Closed RobK88 closed 4 years ago
Autopoweroff calls an external command to perform an action which is, as root (assuming you are running a recent version of Autopoweroff): echo -n mem >/sys/power/state
. Try this command as root with kernel 4.9.240; if you have the same behaviour, then there is an incompatibility between your laptop and the new kernel. Let me know how it goes.
You could replace the command to suspend with one that works for you in the GUI. The command I provided, the default for "Sleep" works for kernel 5.4.0-52.
Thanks for the reply. As root, I tried echo -n mem >/sys/power/state Sometimes, it worked and sometimes it did not. It was unpredictable.
By the way, here are details on the problematic kernel:
$ uname -a Linux antix1-laptop 4.9.240-antix.1-486-smp #1 SMP Mon Oct 19 06:12:43 EDT 2020 i686 GNU/Linux
I replaced the suspend command with "sudo pm-suspend" in autopoweroff. It appears to work! I am using the latest version of autopoweroff - version 3.2.1
So it looks like the 4.9.240 kernel may be the problem.
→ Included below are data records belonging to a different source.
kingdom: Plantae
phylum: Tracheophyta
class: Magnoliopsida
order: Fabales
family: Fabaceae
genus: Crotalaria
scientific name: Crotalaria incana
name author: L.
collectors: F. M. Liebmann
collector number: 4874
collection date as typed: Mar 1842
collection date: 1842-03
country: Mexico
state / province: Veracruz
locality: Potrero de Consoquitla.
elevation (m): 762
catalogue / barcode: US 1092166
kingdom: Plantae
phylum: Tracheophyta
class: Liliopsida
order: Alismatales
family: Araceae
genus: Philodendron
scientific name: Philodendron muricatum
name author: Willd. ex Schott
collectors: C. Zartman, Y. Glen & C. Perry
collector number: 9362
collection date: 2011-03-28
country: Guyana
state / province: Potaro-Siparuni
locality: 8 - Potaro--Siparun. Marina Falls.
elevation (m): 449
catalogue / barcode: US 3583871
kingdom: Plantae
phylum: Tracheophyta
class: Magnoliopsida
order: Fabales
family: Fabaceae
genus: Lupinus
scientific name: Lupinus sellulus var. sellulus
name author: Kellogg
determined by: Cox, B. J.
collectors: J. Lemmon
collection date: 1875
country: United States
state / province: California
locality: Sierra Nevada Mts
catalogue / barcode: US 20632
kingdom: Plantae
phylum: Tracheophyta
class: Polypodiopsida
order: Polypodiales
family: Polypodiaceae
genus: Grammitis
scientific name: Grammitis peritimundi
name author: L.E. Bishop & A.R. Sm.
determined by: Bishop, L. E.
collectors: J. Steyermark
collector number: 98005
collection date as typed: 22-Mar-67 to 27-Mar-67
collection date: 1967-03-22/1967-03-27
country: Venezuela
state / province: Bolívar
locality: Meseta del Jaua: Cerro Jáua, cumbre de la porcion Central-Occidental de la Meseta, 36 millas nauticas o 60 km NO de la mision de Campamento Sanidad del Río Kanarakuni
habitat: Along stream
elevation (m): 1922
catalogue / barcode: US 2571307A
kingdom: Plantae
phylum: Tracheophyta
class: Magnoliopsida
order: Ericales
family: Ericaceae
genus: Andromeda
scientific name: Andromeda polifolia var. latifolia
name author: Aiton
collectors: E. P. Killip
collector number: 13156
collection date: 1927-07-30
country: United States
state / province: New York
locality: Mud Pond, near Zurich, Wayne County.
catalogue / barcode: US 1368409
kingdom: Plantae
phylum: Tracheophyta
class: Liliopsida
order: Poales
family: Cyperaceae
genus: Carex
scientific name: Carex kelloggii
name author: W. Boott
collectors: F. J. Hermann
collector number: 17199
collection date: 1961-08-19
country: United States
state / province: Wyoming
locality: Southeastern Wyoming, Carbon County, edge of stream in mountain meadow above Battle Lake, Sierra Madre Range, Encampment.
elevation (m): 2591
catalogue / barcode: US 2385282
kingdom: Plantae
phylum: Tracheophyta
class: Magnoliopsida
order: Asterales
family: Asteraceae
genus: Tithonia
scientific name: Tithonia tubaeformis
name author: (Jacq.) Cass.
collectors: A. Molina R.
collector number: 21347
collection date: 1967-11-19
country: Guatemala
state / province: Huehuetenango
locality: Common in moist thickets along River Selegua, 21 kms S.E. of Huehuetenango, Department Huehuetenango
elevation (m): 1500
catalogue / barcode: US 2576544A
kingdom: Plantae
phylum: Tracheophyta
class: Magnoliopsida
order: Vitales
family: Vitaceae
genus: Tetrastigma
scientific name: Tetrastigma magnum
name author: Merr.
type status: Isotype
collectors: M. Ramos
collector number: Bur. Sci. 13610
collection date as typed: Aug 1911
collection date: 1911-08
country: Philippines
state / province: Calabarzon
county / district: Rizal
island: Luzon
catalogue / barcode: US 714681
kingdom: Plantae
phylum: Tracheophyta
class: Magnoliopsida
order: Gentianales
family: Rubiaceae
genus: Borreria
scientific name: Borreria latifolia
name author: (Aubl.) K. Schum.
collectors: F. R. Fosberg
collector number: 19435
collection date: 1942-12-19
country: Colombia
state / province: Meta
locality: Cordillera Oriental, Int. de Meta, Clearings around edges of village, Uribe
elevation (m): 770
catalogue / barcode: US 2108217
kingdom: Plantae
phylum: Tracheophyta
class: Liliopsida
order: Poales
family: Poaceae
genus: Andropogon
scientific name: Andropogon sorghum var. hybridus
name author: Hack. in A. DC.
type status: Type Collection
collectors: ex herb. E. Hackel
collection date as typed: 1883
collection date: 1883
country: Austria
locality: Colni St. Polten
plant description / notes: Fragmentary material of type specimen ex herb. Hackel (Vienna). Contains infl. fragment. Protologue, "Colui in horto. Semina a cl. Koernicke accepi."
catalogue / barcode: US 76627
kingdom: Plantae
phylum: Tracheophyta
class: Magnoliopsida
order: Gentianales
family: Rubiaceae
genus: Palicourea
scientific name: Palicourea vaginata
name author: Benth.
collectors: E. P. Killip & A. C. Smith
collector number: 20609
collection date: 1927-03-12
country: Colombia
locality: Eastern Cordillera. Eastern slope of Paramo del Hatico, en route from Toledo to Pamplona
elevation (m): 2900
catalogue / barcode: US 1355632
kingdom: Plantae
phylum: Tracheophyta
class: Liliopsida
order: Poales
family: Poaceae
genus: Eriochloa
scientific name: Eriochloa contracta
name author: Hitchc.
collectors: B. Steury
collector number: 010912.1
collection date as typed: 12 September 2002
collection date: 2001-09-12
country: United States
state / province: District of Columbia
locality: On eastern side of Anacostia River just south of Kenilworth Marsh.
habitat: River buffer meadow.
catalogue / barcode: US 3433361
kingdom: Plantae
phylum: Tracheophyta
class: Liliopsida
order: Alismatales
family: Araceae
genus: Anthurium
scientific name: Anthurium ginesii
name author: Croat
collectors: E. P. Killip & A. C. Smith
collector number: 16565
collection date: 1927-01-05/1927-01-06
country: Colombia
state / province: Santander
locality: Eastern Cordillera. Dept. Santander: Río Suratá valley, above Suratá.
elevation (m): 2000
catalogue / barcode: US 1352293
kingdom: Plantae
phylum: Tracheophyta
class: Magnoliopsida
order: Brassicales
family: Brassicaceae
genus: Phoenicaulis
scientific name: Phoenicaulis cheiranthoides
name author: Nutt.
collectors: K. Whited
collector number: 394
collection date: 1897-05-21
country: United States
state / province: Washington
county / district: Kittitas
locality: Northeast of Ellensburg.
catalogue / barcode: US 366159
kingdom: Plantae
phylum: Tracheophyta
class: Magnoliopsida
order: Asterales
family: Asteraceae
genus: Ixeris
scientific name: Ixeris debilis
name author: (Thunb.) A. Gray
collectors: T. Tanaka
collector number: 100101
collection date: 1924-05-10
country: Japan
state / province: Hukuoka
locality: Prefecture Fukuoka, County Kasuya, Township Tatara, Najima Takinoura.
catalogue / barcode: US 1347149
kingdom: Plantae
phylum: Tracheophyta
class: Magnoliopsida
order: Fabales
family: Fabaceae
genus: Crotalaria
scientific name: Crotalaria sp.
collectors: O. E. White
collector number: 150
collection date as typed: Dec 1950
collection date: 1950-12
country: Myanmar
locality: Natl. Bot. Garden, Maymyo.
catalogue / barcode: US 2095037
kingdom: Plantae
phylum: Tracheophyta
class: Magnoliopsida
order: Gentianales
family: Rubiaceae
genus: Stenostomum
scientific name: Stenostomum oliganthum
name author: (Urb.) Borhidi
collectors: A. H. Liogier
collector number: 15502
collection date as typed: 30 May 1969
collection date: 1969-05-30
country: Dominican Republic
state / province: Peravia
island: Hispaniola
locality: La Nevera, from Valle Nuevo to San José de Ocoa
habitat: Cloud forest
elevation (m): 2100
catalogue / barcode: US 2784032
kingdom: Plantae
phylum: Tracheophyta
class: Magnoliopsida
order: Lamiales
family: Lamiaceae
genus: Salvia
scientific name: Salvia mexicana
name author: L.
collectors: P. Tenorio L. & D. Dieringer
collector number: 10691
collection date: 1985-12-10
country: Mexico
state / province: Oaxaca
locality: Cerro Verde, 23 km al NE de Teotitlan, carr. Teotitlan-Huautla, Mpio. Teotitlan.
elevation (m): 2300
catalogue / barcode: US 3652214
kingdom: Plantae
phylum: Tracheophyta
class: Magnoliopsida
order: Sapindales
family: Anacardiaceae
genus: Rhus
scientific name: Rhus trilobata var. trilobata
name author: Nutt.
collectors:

It does not like "echo -n mem >/sys/power/state" on this old 32-bit laptop.
P.S. I see you intend to move to systemd. I hope that means that you will not abandon init.d support.
Glade you found the source of the problem. As for init.d... for now, I notice that systemd takes care of old init.d configurations, so I will leave it as is (I have more important stuff to work on). I could always offer both system; no need to delete init.d stuff, now that I know someone wants to still make use of it. :)
I am running antiX Linux 19.3 (which is based on Debian Buster) on a 32-bit laptop.
After upgrading my kernel from 4.9.221 to 4.9.240, autopoweroff no longer works. Even if I manually click suspend in the autopoweroff GUI, my laptop never goes into suspend or sleep. Instead, the display goes blank and the PC remains fully powered. I cannot get out of this state by pressing a key on the keyboard. I must do a hard shut-down (i.e. I must force the laptop to power down by holding the power button for 5 seconds or so).
P.S. I can open a terminal and go into suspend mode using the "sudo pm-suspend" command. So suspend does work.
If I go back to the 4.9.221 kernal, autopoweroff works as expected.